■ Try it ■
Look for "knee" in the listing below. Gather each line that contains it.
─── Data supplied
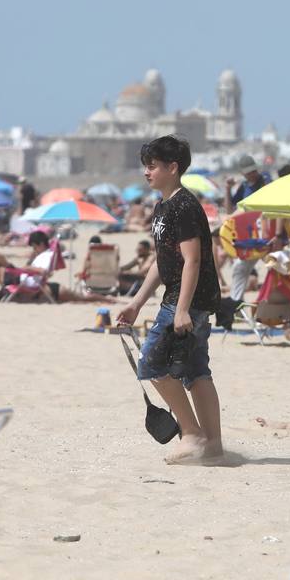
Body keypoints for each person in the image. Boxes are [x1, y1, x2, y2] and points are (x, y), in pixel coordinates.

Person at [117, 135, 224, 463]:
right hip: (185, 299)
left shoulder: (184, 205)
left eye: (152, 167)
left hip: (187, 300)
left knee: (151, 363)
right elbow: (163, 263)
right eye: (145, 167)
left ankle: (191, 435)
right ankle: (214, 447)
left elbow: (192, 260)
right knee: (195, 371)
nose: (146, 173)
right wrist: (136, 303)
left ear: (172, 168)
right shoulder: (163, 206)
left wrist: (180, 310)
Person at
──────
─── Data supplied
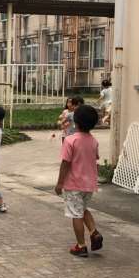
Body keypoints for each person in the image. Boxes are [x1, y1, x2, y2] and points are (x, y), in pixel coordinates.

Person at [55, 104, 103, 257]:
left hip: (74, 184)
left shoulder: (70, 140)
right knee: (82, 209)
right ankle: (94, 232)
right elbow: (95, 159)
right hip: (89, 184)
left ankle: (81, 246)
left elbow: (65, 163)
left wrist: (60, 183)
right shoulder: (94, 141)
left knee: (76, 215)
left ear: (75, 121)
──────
─── Data supplied
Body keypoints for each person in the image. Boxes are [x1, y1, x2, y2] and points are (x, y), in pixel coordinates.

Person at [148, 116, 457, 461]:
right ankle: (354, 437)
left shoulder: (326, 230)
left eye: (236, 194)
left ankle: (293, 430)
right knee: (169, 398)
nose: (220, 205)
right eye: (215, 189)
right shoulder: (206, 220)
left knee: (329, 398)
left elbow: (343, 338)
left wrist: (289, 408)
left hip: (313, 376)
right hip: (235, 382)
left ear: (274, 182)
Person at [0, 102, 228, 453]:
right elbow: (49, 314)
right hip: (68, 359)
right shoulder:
──────
■ Finished exercise ■
left knee: (151, 363)
right knee: (195, 371)
right knee: (82, 209)
left knee: (76, 215)
right knee: (169, 398)
left knee: (329, 398)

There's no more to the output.